When Don Quixote began running towards them, the wolves and witches who'd been bickering were startled. To them, Don Quixote was not simply a crazy old man; he was a powerful knight actually capable of defeating a windmill giant. The wolves and witches didn’t even think about fighting back; they scattered in all directions.
“You cowards! Your steps grow swift only in flight!” shouted Don Quixote to the scattering villains. “Yes, Rocinante! We are victorious once again!”
Neigh! Rocinante neighed gladly as if agreeing with him. The villagers cheered from atop the hill and ran towards Don Quixote, who’d defeated the giant and protected their village.
When the sun began to rise in the east, Don Quixote stood at the entrance to the village, welcomed by everyone.
“Will you truly leave like this, sir knight? Stay with us a bit longer and rest. We haven't even paid you back properly for protecting our village.”
“No,” Don Quixote replied to the chief. “A knight does not carry out justice with any recompense in mind; as a knight-errant, I must be on my way to find those who seek justice and chivalry.”
“Even so, stay a while longer. We don't have much, but now that the wolves are gone we have little to worry about, and we can give you a proper welcome...”
“No, it's alright! A true knight is not tempted by good treatment!”
“Al-alright. Please don't be angry at us.”
“I am not angry!”
It was now the young man’s turn to speak.
“Right. So what do you plan to do next, young man?”
“I have a question, actually,” he replied. “How did you charge at the giant like that without any fear? Regardless of whether it was really a windmill or not, you charged head on anyway both in your story and just now.”
“Ha ha ha! The answer lies in what you just said, young man,” replied Don Quixote. “Does it matter if it is a real giant or a windmill as long as I’ve worked up the courage to fight it? The important thing is to overcome fear and decide to fight. I know that I will be victorious as long as I believe in justice and chivalry, and whether it is a giant or a windmill is not important.”
The young man appeared as to have found his answer. He nodded.
“I will stay at this village a while, adapting to the Library World, before leaving for Synop City. There may be others like me who appear into this world without knowing why. If there are no such people, at least there are many stories there. I’ll search for my own story and characters from it.”
“Hmm, that is a great idea!

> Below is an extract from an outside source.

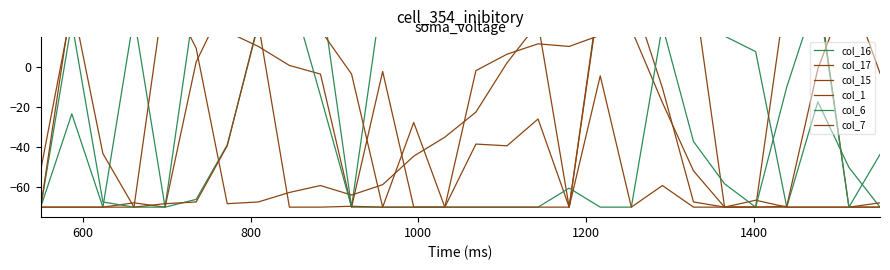

Is this an area chart (filled region under the line)?

No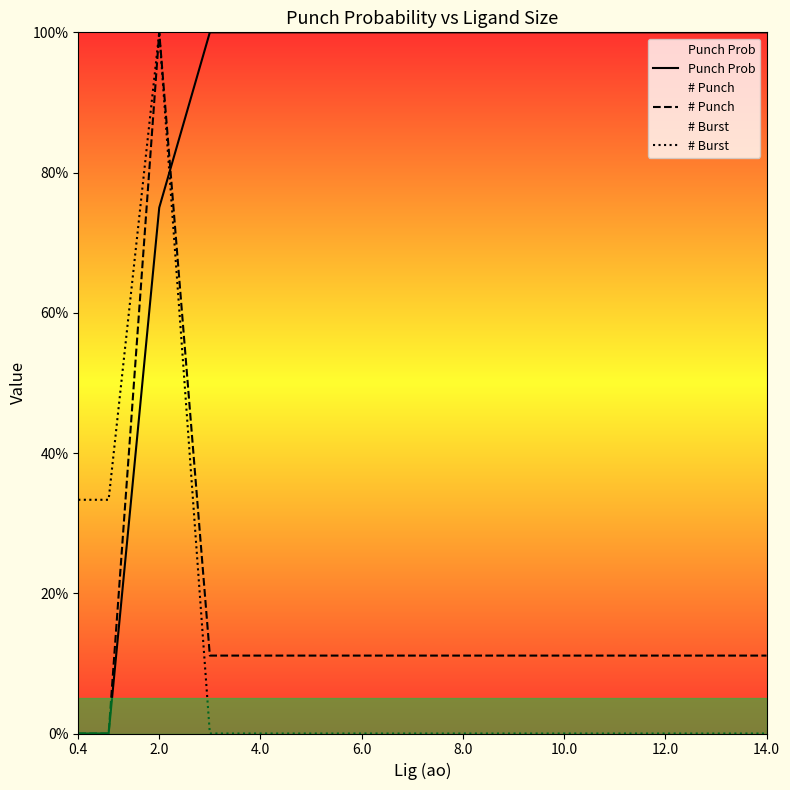

Rank the series at 4.0 from lowest to highest value.

# Burst, # Punch, Punch Prob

You are not a knight, but you’re chivalrous as well, helping those in need!”
Don Quixote said, laughing with satisfaction at the young man's reply.

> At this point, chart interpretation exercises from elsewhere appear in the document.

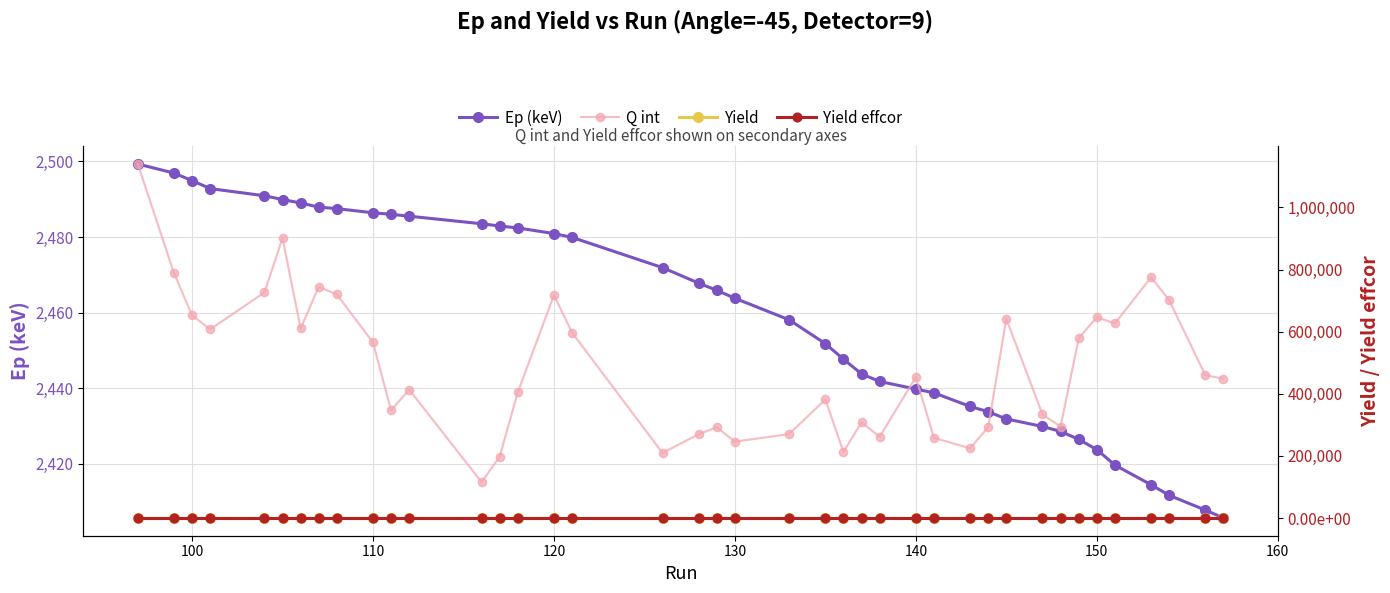

The value of Q int at 37 is 211928.9. True or false?

False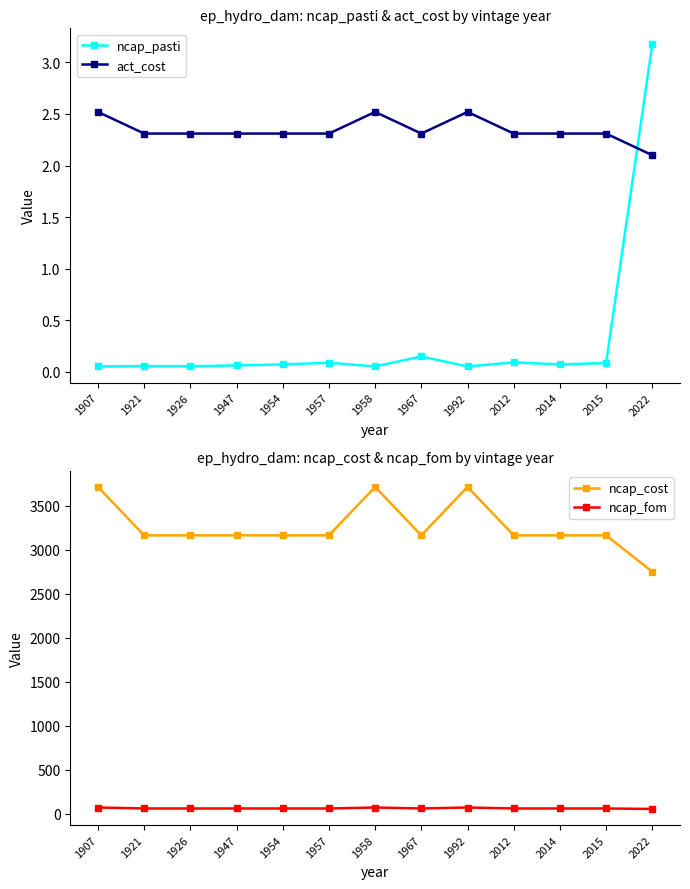

Is this an area chart (filled region under the line)?

No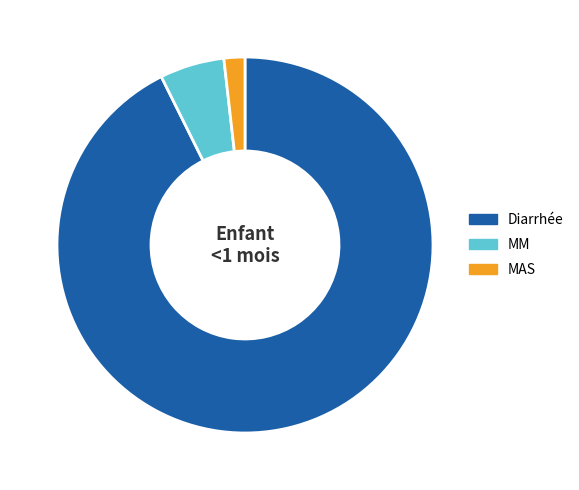

Which has a higher value, Diarrhée or MM?

Diarrhée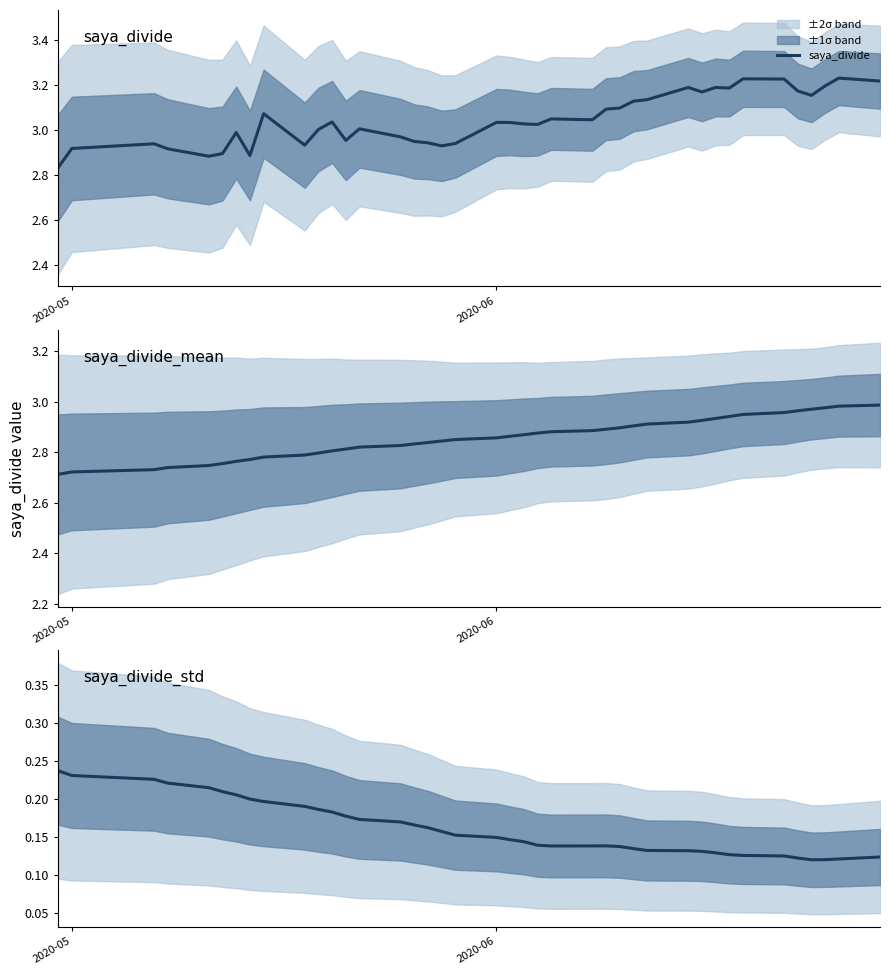

At how many categories does at least one series exceed 1?

40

When Don Quixote turned to leave, the young man spoke again.
“And uh, sir, may I ask one more question?” Don Quixote stopped and turned.
“I'm just asking out of curiosity. Are you trying to get out of the village so fast because you fear that the wolves or witches will try to bring an even stronger foe to face you and your foal?”
The villagers blinked and looked at Don Quixote. Don Quixote, instead of giving a reply, turned away and continued walking.
And so Don Quixote began walking with the praise of the villagers he'd protected at his back towards the rising sun, Rocinante on his shoulder. For now, we’ll leave Don Quixote to his adventures, since doing so will allow us time to continue to write of the other events as well, up till his participation in the famous Smash Legends.